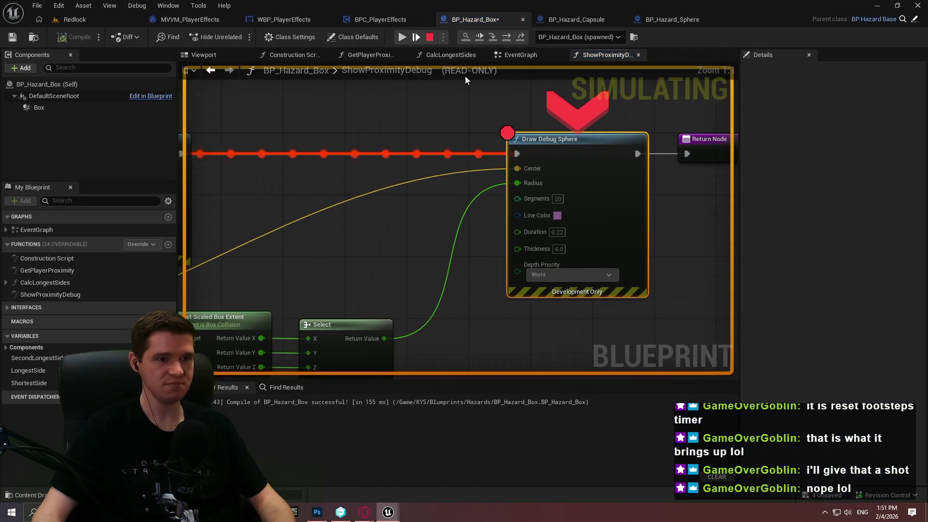
# - Remove the Draw Debug Sphere breakpoint, resume the game and return to blueprintUE
pyautogui.rightClick(584, 179)
pyautogui.click(605, 265)
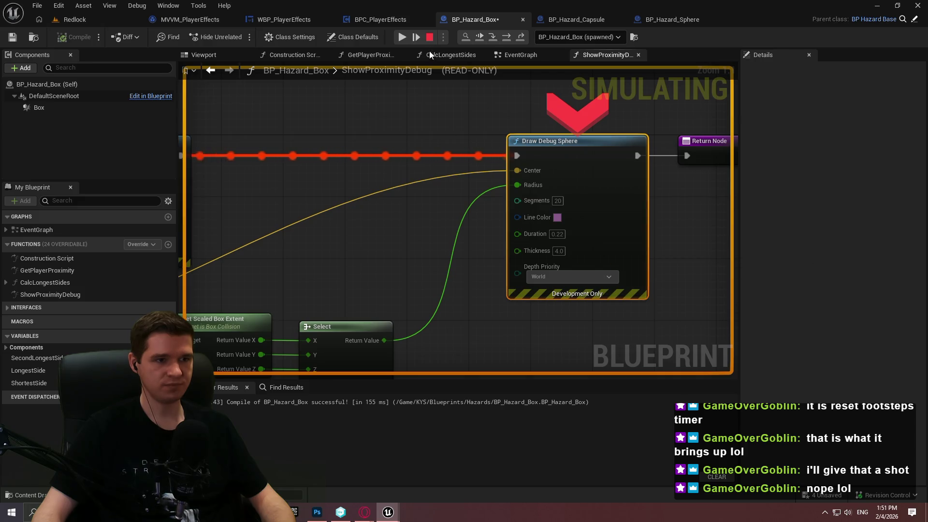
pyautogui.click(401, 36)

__What is expected__
Transcribe the material above word for word; images do not belong in the copy.

__Solution to this exercise__
# - Remove the Draw Debug Sphere breakpoint, resume the game and return to blueprintUE
pyautogui.rightClick(584, 179)
pyautogui.click(605, 265)
pyautogui.click(401, 36)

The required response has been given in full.